Which lines in the items contain the string "clear"? Report each of them in full, matching case exactly.

-- Opening Marker --

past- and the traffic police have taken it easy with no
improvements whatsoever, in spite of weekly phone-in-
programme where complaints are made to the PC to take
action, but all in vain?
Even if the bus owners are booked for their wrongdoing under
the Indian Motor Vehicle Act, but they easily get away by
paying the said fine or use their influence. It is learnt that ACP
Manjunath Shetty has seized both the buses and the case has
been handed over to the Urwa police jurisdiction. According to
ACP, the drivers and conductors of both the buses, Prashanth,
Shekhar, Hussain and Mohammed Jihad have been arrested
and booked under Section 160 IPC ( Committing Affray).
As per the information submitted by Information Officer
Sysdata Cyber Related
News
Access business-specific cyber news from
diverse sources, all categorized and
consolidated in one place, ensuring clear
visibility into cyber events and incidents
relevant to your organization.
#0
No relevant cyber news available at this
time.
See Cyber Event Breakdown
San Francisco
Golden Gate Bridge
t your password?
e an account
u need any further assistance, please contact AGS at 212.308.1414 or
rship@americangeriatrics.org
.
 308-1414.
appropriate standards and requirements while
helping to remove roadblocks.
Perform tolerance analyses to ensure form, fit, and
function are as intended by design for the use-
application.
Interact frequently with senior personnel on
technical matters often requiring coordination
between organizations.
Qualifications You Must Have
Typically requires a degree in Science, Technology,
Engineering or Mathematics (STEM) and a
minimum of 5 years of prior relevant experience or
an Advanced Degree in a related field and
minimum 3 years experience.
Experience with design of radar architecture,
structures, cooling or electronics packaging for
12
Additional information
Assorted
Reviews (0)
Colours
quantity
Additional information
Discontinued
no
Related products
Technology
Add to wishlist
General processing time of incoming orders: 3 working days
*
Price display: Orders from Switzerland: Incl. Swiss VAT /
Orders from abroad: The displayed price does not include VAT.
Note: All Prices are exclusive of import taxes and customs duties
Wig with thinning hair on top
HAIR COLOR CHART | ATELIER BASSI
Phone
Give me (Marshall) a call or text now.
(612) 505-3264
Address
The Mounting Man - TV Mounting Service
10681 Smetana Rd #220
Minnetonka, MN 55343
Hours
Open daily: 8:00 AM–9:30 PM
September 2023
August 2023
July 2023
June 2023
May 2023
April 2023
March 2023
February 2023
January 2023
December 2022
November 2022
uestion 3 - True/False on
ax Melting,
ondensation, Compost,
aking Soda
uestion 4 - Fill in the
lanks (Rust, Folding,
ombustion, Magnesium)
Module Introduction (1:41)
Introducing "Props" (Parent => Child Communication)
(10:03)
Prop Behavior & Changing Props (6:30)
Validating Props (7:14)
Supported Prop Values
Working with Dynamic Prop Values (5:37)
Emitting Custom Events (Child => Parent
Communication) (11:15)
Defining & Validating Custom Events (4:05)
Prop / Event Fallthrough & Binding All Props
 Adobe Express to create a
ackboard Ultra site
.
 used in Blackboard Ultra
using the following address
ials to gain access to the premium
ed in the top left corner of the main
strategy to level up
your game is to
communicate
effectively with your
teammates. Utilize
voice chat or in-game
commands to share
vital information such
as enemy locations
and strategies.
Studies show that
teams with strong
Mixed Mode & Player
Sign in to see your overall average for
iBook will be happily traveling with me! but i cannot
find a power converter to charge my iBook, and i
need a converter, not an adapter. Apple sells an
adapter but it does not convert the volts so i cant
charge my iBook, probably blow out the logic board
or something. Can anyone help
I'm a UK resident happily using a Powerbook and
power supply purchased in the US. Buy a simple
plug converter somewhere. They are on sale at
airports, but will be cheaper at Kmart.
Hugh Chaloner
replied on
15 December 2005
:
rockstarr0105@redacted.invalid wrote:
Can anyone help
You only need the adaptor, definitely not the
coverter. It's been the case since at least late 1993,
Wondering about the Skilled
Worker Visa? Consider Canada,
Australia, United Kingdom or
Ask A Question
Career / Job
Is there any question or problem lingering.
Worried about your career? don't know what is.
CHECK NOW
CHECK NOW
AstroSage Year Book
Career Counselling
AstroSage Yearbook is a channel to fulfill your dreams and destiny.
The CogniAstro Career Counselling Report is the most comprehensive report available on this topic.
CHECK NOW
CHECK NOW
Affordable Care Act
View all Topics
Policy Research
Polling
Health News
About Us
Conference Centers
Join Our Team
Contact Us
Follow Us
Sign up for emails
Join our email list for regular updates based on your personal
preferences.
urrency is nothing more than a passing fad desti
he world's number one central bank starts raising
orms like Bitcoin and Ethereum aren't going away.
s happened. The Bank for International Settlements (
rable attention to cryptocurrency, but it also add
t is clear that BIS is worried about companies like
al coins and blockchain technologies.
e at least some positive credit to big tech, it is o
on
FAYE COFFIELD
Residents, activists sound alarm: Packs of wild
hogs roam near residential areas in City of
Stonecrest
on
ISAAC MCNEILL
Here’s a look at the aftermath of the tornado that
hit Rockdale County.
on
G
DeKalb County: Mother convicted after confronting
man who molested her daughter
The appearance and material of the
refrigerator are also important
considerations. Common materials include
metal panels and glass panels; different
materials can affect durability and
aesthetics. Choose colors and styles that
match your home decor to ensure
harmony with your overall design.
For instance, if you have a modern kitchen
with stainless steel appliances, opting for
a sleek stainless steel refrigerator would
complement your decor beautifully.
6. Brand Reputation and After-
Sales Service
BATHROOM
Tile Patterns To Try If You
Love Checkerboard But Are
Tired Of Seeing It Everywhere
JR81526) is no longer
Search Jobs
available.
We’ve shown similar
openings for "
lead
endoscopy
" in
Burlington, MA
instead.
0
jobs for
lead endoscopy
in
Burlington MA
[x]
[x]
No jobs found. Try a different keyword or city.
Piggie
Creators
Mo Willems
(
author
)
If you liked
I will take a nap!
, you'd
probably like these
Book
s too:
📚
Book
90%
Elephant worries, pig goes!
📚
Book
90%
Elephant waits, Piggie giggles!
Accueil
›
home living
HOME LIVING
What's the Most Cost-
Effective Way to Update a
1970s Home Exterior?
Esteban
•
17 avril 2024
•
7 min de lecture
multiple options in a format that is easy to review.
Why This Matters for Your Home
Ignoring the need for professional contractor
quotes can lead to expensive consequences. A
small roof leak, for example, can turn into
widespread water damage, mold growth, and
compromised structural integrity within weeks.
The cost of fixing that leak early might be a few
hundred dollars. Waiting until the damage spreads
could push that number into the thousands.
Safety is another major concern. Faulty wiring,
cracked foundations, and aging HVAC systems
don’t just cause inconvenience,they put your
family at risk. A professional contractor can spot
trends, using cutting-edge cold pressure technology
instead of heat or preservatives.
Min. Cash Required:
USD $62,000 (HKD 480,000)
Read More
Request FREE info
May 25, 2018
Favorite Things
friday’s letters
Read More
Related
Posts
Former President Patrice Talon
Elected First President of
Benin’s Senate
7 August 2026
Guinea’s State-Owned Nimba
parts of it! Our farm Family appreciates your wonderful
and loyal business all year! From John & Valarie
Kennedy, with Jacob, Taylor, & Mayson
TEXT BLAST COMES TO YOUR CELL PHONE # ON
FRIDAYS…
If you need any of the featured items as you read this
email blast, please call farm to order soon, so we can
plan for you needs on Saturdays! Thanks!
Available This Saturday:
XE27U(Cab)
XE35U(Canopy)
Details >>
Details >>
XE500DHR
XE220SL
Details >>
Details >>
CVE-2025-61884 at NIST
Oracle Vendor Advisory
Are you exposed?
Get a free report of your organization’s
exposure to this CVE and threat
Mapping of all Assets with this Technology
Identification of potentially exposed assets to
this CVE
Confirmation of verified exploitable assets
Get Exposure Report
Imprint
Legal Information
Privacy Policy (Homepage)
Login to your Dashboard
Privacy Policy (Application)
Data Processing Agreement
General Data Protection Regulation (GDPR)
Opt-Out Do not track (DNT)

-- Closing Marker --

Answer for this exercise:
consolidated in one place, ensuring clear
t is clear that BIS is worried about companies like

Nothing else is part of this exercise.